PROVIDED TEXT
To God the Father be glory,
to the Son who is risen
and to the Spirit, the Paraclete,
For ages unending.
As we ponder the birth of our Priesthood on this Holy Thursday, each of us recalls that most evocative moment when, on the day of our priestly Ordination, we prostrated ourselves on the sanctuary floor. This gesture of deep humility and obedient openness was splendidly designed to ready our soul for the sacramental imposition of hands, through which the Holy Spirit entered us to accomplish his work. Once we had risen from the floor, we knelt before the Bishop to be ordained priests and our hands were anointed by him for the celebration of the Holy Sacrifice, while the congregation chanted: "living spring, fire, love, anointing of the soul".
These symbolic gestures, which point to the presence and action of the Holy Spirit, invite us to renew this experience day by day in order to strengthen in ourselves the gifts of the Spirit. It is important that he should continue to work in us and that his influence should guide our way, but more important still that it should be the Spirit who acts through us. When temptation sets its trap and human strength grows weak, then is the moment to invoke the Spirit more urgently, that he come to help us in our weakness and grant us the strength and prudence which God wills. Our heart must always be open to this action of the Spirit which exalts and ennobles human efforts and leads to that spiritual depth where we find knowledge and love of the ineffable mystery of God.
Dearest Brothers in the Priesthood! Since the solemn invocation of the Holy Spirit and the eloquent gesture of humility during our priestly Ordination, the fiat of the Annunciation has resounded through our life. In the silence of Nazareth, Mary became ever more open to the will of the Lord and, by the power of the Holy Spirit, she conceived Christ, the salvation of the world. This first obedience pervades her entire life on earth and reaches its climax at the foot of the Cross.

DATA FOR ANALYSIS
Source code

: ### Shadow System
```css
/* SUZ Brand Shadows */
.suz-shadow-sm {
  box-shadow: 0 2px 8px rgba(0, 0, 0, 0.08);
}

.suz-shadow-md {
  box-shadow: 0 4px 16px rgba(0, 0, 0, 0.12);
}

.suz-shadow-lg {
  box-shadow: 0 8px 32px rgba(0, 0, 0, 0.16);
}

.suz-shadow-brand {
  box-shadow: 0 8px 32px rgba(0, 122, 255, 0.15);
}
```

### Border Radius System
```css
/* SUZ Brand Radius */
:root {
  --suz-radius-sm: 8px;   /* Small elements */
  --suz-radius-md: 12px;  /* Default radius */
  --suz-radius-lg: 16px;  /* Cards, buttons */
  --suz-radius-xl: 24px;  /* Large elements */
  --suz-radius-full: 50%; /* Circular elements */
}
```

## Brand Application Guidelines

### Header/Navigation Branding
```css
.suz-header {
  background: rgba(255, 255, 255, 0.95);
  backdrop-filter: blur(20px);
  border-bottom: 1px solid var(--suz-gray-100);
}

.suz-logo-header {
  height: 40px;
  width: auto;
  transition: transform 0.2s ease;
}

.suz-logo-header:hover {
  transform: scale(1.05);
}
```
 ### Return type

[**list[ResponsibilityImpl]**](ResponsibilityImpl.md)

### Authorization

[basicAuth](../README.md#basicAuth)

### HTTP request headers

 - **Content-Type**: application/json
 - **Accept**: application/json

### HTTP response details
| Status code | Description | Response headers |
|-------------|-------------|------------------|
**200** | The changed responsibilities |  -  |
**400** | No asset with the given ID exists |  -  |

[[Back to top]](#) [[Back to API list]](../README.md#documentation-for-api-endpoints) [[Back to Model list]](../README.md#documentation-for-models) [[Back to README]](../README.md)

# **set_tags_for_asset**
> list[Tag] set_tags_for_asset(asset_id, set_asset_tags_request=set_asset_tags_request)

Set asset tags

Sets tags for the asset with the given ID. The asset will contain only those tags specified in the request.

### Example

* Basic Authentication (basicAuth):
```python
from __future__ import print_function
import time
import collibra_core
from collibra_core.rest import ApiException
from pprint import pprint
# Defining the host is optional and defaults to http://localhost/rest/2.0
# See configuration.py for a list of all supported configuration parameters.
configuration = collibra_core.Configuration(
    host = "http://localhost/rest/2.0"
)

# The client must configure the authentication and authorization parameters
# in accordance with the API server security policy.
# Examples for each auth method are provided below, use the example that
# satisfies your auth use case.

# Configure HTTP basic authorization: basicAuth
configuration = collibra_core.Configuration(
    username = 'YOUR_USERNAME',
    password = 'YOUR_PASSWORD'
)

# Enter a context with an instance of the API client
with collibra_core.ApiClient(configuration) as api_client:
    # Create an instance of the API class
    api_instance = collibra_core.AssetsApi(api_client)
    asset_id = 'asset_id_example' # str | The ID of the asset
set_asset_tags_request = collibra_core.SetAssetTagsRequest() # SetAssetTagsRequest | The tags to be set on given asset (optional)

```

REQUIRED ACTIONS
[1] Answer these questions from the Holy Thursday text:
(a) What did the ordinands do on the sanctuary floor?
(b) What did the congregation chant while the Bishop anointed their hands?
(c) Where does Mary's first obedience reach its climax?
[2] Decide whether each statement agrees with the Holy Thursday text, and support each yes or no with a quotation from it.
(a) The Bishop anointed the hands of those being ordained.
(b) The text calls it most important that the Spirit continue to work in us.
(c) Mary conceived Christ in the silence of Bethlehem.
[3] Write the next part of the Holy Thursday text, picking up after its final sentence.
The entries have no connection to the Holy Thursday text.

ANSWERS BY ITEM NUMBER
[1]
(a) They prostrated themselves on the sanctuary floor.
(b) "living spring, fire, love, anointing of the soul"
(c) At the foot of the Cross.

[2]
(a) Yes: "our hands were anointed by him for the celebration of the Holy Sacrifice"
(b) No: "but more important still that it should be the Spirit who acts through us"
(c) No: "In the silence of Nazareth, Mary became ever more open to the will of the Lord"

[3]
The priest is called to match the fiat of Mary at all times, allowing himself to be led by the Spirit as she was. The Virgin will support him in his choice of evangelical poverty and will prepare him to listen humbly and sincerely to his brothers and sisters, that he may recognize in the drama of their lives and in their aspirations the "groans of the Spirit" (cf. Rm 8:26). She will enable the priest to serve them with enlightened discretion, that he may teach them the values of the Gospel. She will make him diligent in searching for "the things that are above" (Col 3:1), that he may witness convincingly to the primacy of God. The Virgin will help the priest to welcome the gift of chastity as the expression of a greater love which the Spirit awakens so that the love of God may come to birth in a host of brothers and sisters. She will lead him down the ways of evangelical obedience, that the Paraclete may draw him, beyond all his own plans, towards total acceptance of the mind of God.
Accompanied by Mary, the priest will be able to renew his consecration day after day; and the time will come when, trusting the guidance of the Spirit whom he has invoked on his journey as man and as priest, he will set forth upon the ocean of light which is the Trinity.
Through the intercession of Mary, Mother of Priests, I invoke upon you all a special outpouring of the Spirit of love.
Come, Holy Spirit! Come, that our service of God and our brothers and sisters may yield a rich harvest!
Assuring you once more of my affection and wishing you the consolations of God in your ministry, I impart to you with all my heart a special Apostolic Blessing.
From the Vatican, on 25 March, Solemnity of the Annunciation of the Lord in the year 1998, the twentieth of my Pontificate.